#### WORK ORDER:
Update the material below by changing every "Ospite" to "Guest" and leaving everything else the same.

╭─ DATA

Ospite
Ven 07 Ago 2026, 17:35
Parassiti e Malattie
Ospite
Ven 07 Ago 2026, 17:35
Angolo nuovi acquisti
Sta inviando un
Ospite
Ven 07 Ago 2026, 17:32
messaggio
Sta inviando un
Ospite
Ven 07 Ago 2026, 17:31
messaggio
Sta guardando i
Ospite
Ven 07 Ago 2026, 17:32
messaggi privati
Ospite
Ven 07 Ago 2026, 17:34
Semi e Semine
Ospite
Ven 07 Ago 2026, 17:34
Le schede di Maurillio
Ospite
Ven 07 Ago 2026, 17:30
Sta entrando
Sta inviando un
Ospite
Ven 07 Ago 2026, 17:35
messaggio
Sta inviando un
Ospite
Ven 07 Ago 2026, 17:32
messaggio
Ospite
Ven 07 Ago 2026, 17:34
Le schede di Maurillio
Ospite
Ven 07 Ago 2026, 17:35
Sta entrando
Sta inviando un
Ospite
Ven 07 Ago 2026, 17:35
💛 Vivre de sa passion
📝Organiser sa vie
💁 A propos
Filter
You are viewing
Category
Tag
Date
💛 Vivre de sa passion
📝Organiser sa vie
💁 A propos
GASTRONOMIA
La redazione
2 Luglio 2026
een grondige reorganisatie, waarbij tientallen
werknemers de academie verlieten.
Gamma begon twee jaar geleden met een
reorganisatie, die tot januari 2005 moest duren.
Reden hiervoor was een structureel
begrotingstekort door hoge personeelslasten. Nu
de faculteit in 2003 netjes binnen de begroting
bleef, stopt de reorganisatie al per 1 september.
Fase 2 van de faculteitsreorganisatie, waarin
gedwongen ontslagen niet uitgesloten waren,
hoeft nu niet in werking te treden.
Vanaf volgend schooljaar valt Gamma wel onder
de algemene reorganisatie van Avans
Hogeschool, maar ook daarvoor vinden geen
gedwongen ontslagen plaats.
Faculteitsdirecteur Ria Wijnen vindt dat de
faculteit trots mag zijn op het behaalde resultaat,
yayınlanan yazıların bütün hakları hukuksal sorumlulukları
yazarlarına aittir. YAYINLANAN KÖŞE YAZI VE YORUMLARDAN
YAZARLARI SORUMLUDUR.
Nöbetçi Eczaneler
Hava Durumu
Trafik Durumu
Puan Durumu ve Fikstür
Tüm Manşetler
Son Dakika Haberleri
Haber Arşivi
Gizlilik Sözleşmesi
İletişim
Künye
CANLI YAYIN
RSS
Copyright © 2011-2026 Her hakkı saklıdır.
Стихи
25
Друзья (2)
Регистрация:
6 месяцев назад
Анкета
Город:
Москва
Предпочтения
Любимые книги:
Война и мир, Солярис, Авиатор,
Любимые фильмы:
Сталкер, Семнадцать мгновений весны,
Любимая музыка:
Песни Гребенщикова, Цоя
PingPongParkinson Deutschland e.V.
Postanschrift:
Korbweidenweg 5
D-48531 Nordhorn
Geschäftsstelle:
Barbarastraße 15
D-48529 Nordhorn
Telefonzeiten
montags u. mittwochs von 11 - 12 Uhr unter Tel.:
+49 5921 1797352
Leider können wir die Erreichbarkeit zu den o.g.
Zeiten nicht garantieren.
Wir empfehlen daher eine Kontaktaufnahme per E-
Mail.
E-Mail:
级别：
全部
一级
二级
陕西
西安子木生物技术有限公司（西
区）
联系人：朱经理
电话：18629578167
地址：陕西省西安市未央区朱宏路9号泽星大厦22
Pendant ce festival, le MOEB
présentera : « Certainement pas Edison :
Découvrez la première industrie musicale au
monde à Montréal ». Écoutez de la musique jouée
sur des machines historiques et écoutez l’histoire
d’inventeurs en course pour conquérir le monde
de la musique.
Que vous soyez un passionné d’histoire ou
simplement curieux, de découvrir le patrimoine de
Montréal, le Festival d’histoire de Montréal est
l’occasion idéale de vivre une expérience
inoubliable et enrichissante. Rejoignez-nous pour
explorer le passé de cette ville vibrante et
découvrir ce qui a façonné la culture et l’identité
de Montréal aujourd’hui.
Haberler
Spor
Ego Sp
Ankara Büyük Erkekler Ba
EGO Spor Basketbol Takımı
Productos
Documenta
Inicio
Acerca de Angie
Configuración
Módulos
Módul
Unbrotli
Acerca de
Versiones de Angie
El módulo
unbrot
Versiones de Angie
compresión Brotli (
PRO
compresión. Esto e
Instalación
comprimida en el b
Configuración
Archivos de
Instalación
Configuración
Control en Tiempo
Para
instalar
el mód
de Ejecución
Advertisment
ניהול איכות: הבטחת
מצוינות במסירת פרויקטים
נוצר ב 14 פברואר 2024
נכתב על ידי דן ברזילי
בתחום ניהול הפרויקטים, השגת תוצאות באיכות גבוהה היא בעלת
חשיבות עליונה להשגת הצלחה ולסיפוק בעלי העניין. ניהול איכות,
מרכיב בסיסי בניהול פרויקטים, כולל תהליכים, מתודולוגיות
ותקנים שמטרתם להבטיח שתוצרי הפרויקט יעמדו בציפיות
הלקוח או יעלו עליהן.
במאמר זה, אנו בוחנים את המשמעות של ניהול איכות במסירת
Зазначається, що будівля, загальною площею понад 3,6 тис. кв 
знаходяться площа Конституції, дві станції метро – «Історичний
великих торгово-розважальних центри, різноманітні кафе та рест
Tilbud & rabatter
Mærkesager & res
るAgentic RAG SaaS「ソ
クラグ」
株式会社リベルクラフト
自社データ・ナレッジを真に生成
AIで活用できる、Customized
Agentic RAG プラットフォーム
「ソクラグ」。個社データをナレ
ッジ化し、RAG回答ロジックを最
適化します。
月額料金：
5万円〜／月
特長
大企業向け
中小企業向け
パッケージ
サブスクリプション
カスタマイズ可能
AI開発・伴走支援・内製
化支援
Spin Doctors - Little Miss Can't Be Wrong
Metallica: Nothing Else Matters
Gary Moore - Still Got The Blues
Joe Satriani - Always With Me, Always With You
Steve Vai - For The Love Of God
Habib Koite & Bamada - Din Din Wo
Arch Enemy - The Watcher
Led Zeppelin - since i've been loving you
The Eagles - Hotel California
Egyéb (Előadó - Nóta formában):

╰─

#### SOLUTION TO THE EXERCISE:
Guest
Ven 07 Ago 2026, 17:35
Parassiti e Malattie
Guest
Ven 07 Ago 2026, 17:35
Angolo nuovi acquisti
Sta inviando un
Guest
Ven 07 Ago 2026, 17:32
messaggio
Sta inviando un
Guest
Ven 07 Ago 2026, 17:31
messaggio
Sta guardando i
Guest
Ven 07 Ago 2026, 17:32
messaggi privati
Guest
Ven 07 Ago 2026, 17:34
Semi e Semine
Guest
Ven 07 Ago 2026, 17:34
Le schede di Maurillio
Guest
Ven 07 Ago 2026, 17:30
Sta entrando
Sta inviando un
Guest
Ven 07 Ago 2026, 17:35
messaggio
Sta inviando un
Guest
Ven 07 Ago 2026, 17:32
messaggio
Guest
Ven 07 Ago 2026, 17:34
Le schede di Maurillio
Guest
Ven 07 Ago 2026, 17:35
Sta entrando
Sta inviando un
Guest
Ven 07 Ago 2026, 17:35
💛 Vivre de sa passion
📝Organiser sa vie
💁 A propos
Filter
You are viewing
Category
Tag
Date
💛 Vivre de sa passion
📝Organiser sa vie
💁 A propos
GASTRONOMIA
La redazione
2 Luglio 2026
een grondige reorganisatie, waarbij tientallen
werknemers de academie verlieten.
Gamma begon twee jaar geleden met een
reorganisatie, die tot januari 2005 moest duren.
Reden hiervoor was een structureel
begrotingstekort door hoge personeelslasten. Nu
de faculteit in 2003 netjes binnen de begroting
bleef, stopt de reorganisatie al per 1 september.
Fase 2 van de faculteitsreorganisatie, waarin
gedwongen ontslagen niet uitgesloten waren,
hoeft nu niet in werking te treden.
Vanaf volgend schooljaar valt Gamma wel onder
de algemene reorganisatie van Avans
Hogeschool, maar ook daarvoor vinden geen
gedwongen ontslagen plaats.
Faculteitsdirecteur Ria Wijnen vindt dat de
faculteit trots mag zijn op het behaalde resultaat,
yayınlanan yazıların bütün hakları hukuksal sorumlulukları
yazarlarına aittir. YAYINLANAN KÖŞE YAZI VE YORUMLARDAN
YAZARLARI SORUMLUDUR.
Nöbetçi Eczaneler
Hava Durumu
Trafik Durumu
Puan Durumu ve Fikstür
Tüm Manşetler
Son Dakika Haberleri
Haber Arşivi
Gizlilik Sözleşmesi
İletişim
Künye
CANLI YAYIN
RSS
Copyright © 2011-2026 Her hakkı saklıdır.
Стихи
25
Друзья (2)
Регистрация:
6 месяцев назад
Анкета
Город:
Москва
Предпочтения
Любимые книги:
Война и мир, Солярис, Авиатор,
Любимые фильмы:
Сталкер, Семнадцать мгновений весны,
Любимая музыка:
Песни Гребенщикова, Цоя
PingPongParkinson Deutschland e.V.
Postanschrift:
Korbweidenweg 5
D-48531 Nordhorn
Geschäftsstelle:
Barbarastraße 15
D-48529 Nordhorn
Telefonzeiten
montags u. mittwochs von 11 - 12 Uhr unter Tel.:
+49 5921 1797352
Leider können wir die Erreichbarkeit zu den o.g.
Zeiten nicht garantieren.
Wir empfehlen daher eine Kontaktaufnahme per E-
Mail.
E-Mail:
级别：
全部
一级
二级
陕西
西安子木生物技术有限公司（西
区）
联系人：朱经理
电话：18629578167
地址：陕西省西安市未央区朱宏路9号泽星大厦22
Pendant ce festival, le MOEB
présentera : « Certainement pas Edison :
Découvrez la première industrie musicale au
monde à Montréal ». Écoutez de la musique jouée
sur des machines historiques et écoutez l’histoire
d’inventeurs en course pour conquérir le monde
de la musique.
Que vous soyez un passionné d’histoire ou
simplement curieux, de découvrir le patrimoine de
Montréal, le Festival d’histoire de Montréal est
l’occasion idéale de vivre une expérience
inoubliable et enrichissante. Rejoignez-nous pour
explorer le passé de cette ville vibrante et
découvrir ce qui a façonné la culture et l’identité
de Montréal aujourd’hui.
Haberler
Spor
Ego Sp
Ankara Büyük Erkekler Ba
EGO Spor Basketbol Takımı
Productos
Documenta
Inicio
Acerca de Angie
Configuración
Módulos
Módul
Unbrotli
Acerca de
Versiones de Angie
El módulo
unbrot
Versiones de Angie
compresión Brotli (
PRO
compresión. Esto e
Instalación
comprimida en el b
Configuración
Archivos de
Instalación
Configuración
Control en Tiempo
Para
instalar
el mód
de Ejecución
Advertisment
ניהול איכות: הבטחת
מצוינות במסירת פרויקטים
נוצר ב 14 פברואר 2024
נכתב על ידי דן ברזילי
בתחום ניהול הפרויקטים, השגת תוצאות באיכות גבוהה היא בעלת
חשיבות עליונה להשגת הצלחה ולסיפוק בעלי העניין. ניהול איכות,
מרכיב בסיסי בניהול פרויקטים, כולל תהליכים, מתודולוגיות
ותקנים שמטרתם להבטיח שתוצרי הפרויקט יעמדו בציפיות
הלקוח או יעלו עליהן.
במאמר זה, אנו בוחנים את המשמעות של ניהול איכות במסירת
Зазначається, що будівля, загальною площею понад 3,6 тис. кв 
знаходяться площа Конституції, дві станції метро – «Історичний
великих торгово-розважальних центри, різноманітні кафе та рест
Tilbud & rabatter
Mærkesager & res
るAgentic RAG SaaS「ソ
クラグ」
株式会社リベルクラフト
自社データ・ナレッジを真に生成
AIで活用できる、Customized
Agentic RAG プラットフォーム
「ソクラグ」。個社データをナレ
ッジ化し、RAG回答ロジックを最
適化します。
月額料金：
5万円〜／月
特長
大企業向け
中小企業向け
パッケージ
サブスクリプション
カスタマイズ可能
AI開発・伴走支援・内製
化支援
Spin Doctors - Little Miss Can't Be Wrong
Metallica: Nothing Else Matters
Gary Moore - Still Got The Blues
Joe Satriani - Always With Me, Always With You
Steve Vai - For The Love Of God
Habib Koite & Bamada - Din Din Wo
Arch Enemy - The Watcher
Led Zeppelin - since i've been loving you
The Eagles - Hotel California
Egyéb (Előadó - Nóta formában):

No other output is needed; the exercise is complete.